The process of moving a patient during resuscitation (known as "scoop and run") may impair or delay best practices, including impairing the quality of cardiopulmonary resuscitation (CPR), say investigators with the Resuscitation Outcomes Consortium (ROC).

"Although infrequently there may be individual cases with a specific rationale to pursue hospital transport, overall, these results support a strategy that paramedics dedicate effort and expertise at the scene of the cardiac arrest, rather than prioritizing transport to hospital," first author Brian Grunau, MD, St. Paul's Hospital, Vancouver, British Columbia, Canada, told theheart.org | Medscape Cardiology.

Jeffrey M. Goodloe, MD, member of the board of directors of the American College of Emergency Physicians and chief medical officer, Medical Control Board, EMS System for Metropolitan Oklahoma City and Tulsa, agrees.

"This study supports and validates what most large urban EMS systems in the U.S. are doing, which is actively resuscitating on scene for a minimum of 20 minutes," he told theheart.org | Medscape Cardiology.

"This is absolutely in line with what we have been doing here in metropolitan Oklahoma City and Tulsa for a number of years," said Goodloe, who was not involved in the study.

The study was published online September 15 in JAMA.

The findings are based on data from the ROC Cardiac Epidemiologic Registry, which involves 10 study sites and 192 EMS agencies in the United States and Canada.

Among the full cohort of 43,969 adult EMS-treated OHCA patients (median age, 67 years; 37% women), 26% underwent intra-arrest transport.

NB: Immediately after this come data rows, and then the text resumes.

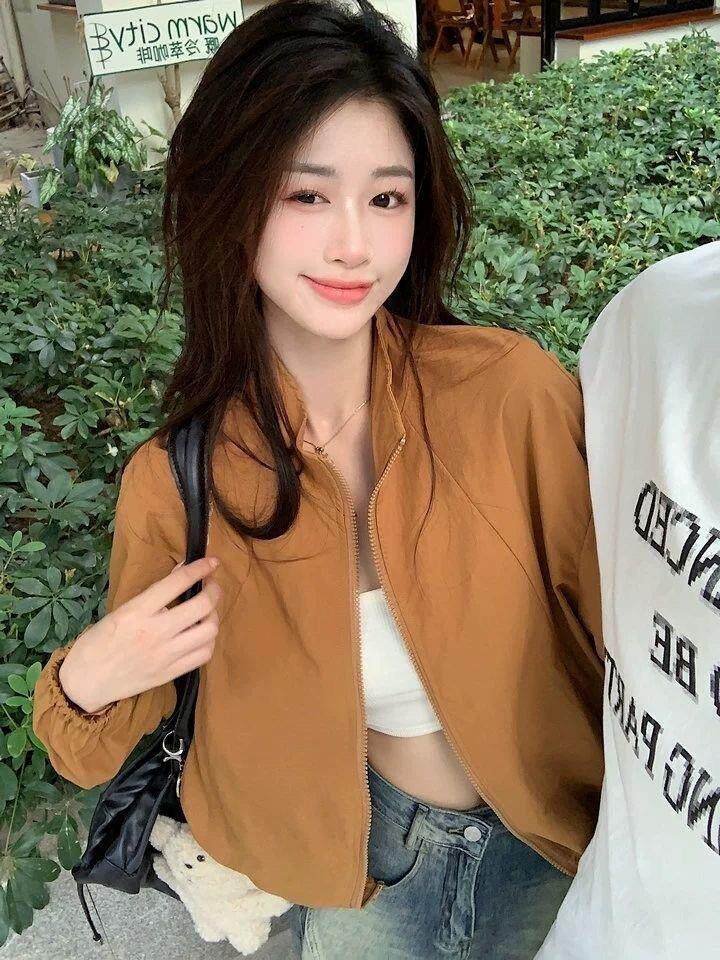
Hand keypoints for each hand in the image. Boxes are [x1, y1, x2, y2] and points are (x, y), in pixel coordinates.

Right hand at [58, 557, 221, 713]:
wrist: (85, 682)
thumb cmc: (97, 642)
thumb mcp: (120, 611)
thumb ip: (152, 596)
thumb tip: (181, 575)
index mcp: (137, 612)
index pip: (177, 583)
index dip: (200, 568)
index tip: (212, 562)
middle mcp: (155, 632)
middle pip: (202, 606)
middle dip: (214, 590)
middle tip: (211, 586)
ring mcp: (165, 655)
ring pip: (209, 631)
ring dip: (214, 616)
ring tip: (207, 612)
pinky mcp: (170, 674)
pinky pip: (204, 655)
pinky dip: (209, 641)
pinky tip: (202, 635)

The rate of survival to hospital discharge was 3.8% among these patients, vs 12.6% among those who received on-scene resuscitation.

In a propensity-matched cohort of 27,705 OHCA patients, the probability of survival to hospital discharge was statistically significantly lower with intra-arrest transport than with continued on-scene resuscitation (4.0% vs 8.5%), an absolute difference of 4.6%, with an adjusted risk ratio (RR) of 0.48 (95% CI, 0.43 – 0.54).

Transport during resuscitation was also associated with lower probability of survival to hospital discharge with favorable neurologic outcome (modified Rankin scale, <3; 2.9% vs 7.1%), an absolute difference of 4.2%, with an adjusted RR of 0.60 (95% CI, 0.47 – 0.76).

The findings remained significant in favor of on-scene resuscitation in the subgroups of patients with initial shockable and nonshockable rhythms, as well as with EMS-witnessed and unwitnessed cardiac arrests.